Agentic Pilot-to-Production
From whiteboard idea to a real agent in production behind your IAM, with eval coverage, observability, and structured governance documentation. 90 days, fixed scope.
The Problem
74% of GCC enterprises plan to deploy agents in 2026. Only 21% have governance maturity. The pilot-to-production gap kills almost every internal agent project — the demo works in a notebook but never gets behind SSO, never gets evals, never gets shipped to a real user. The blocker isn't the model. It's everything around it.
The Outcome
One agent in production behind your identity provider, with a working eval harness, real observability, and a governance package structured around ISO 42001 and EU AI Act expectations. Your team learns the operating model on the way through, so the second agent costs half as much.
In Scope
Discovery
Weeks 1–2- Use-case selection and impact sizing
- Data inventory, sensitivity classification, and access mapping
- Eval harness design — golden set, synthetic edge cases, red-team prompts
- Architecture decision: model choice, RAG vs tool-use, deployment surface
Build
Weeks 3–8- Agent implementation on Claude / GPT / Gemini via Vercel AI Gateway
- MCP integration layer with audit logging and SSO-bound permissions
- RAG corpus indexing if applicable, with retrieval evals
- Tool-use surface area — internal APIs, knowledge bases, action endpoints
- Observability stack: traces, evals, cost telemetry, anomaly alerts
Hardening
Weeks 9–10- Eval pass against golden set and red-team set
- Security review, penetration test on agent endpoints
- Cost ceiling, rate limits, runaway protection
- Human-in-the-loop escalation paths for ambiguous cases
Production
Weeks 11–12- Production deploy behind your IAM and audit logging
- Governance documentation: AI inventory entry, risk classification, monitoring plan, retirement policy
- Runbook and incident response procedures
- Knowledge transfer to your engineering team
How We Engage
01
Scoping call (60 minutes) — we review your use case, map dependencies, and write back with a yes/no on fit within 48 hours.
02
Fixed Statement of Work — written scope, milestones, named team, fixed price. No hourly billing surprises.
03
Kickoff in ≤14 days — we start the discovery sprint within two weeks of contract signing.
Why Codenovai
We're an operator-first agency — we build AI products of our own (Hisabi.ai) using the same patterns we deploy for clients. The architecture and eval-harness recommendations we ship are ones we'd run ourselves.
FAQ
- Is the model choice locked in or can we swap providers later?
- We default to routing through Vercel AI Gateway, which means the agent calls 'anthropic/claude-sonnet-4.6' as a string and you can swap to OpenAI, Google, or any future provider with a config change. Your business logic, prompts, and evals stay portable. We avoid SDK-locking patterns that would tie you to one foundation model.
- Do you keep working on the agent after the 90 days?

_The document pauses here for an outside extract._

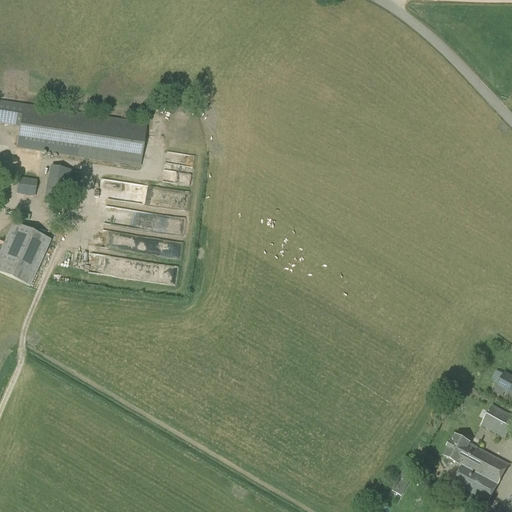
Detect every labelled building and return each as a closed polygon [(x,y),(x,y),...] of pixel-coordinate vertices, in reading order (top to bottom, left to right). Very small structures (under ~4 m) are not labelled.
[(141,168),(147,124),(86,116),(5,103),(0,102),(0,124),(21,128),(17,149),(79,159),(141,168)] [(53,170),(45,171),(47,186),(59,185),(58,179),(68,177),(68,172),(72,171),(70,162),(67,163),(67,165),(57,167),(56,161),(51,161),(53,170)] [(34,197),(37,181),(19,178),(16,194),(34,197)] [(0,273),(30,287),(51,241),(14,225),(0,255),(0,273)] [(511,378),(504,374),(496,388),(493,395),(501,399),(504,393),(511,396),(511,378)] [(505,439),(511,425),(511,417),(492,406),(481,425),(505,439)] [(456,437),(445,457),(463,467),(454,483),(489,502),(509,466),(474,447),(467,443),(456,437)] [(402,497),(415,474),(405,468),(392,491),(402,497)]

- Most clients move to a Fractional AI Team retainer after the pilot ships — typically a Pod tier (3 specialists) for 6–9 months while the second and third agents go through the same playbook. The retainer is separate from the pilot SoW so you're not locked in. About 20% of clients take ownership in-house immediately after handover; we support either path.
- What if the use case doesn't pan out during discovery?
- If discovery surfaces that the use case won't work — data quality is too poor, the LLM can't hit the accuracy bar, the ROI math collapses — we kill the project at the end of week 2 and refund 80% of the contract value. We've never done it because we screen hard at the scoping call, but the option is in the SoW.
- Where is the agent hosted and where does data go?
- Default deployment is on AWS me-south-1 (Bahrain) for UAE/GCC data residency, with model inference routed through Vercel AI Gateway. For regulated industries we offer on-premise deployment via the Sovereign AI offer. Data leaves your environment only when the agent calls a foundation model API; we can scope an air-gapped variant if that isn't acceptable.
- How do you measure if it's working in production?
- Three numbers, reviewed weekly: task success rate against the golden set, average cost per resolved task, and human escalation rate. We instrument those from day one of production. If any drifts beyond the SoW thresholds, we pause and root-cause before continuing the rollout.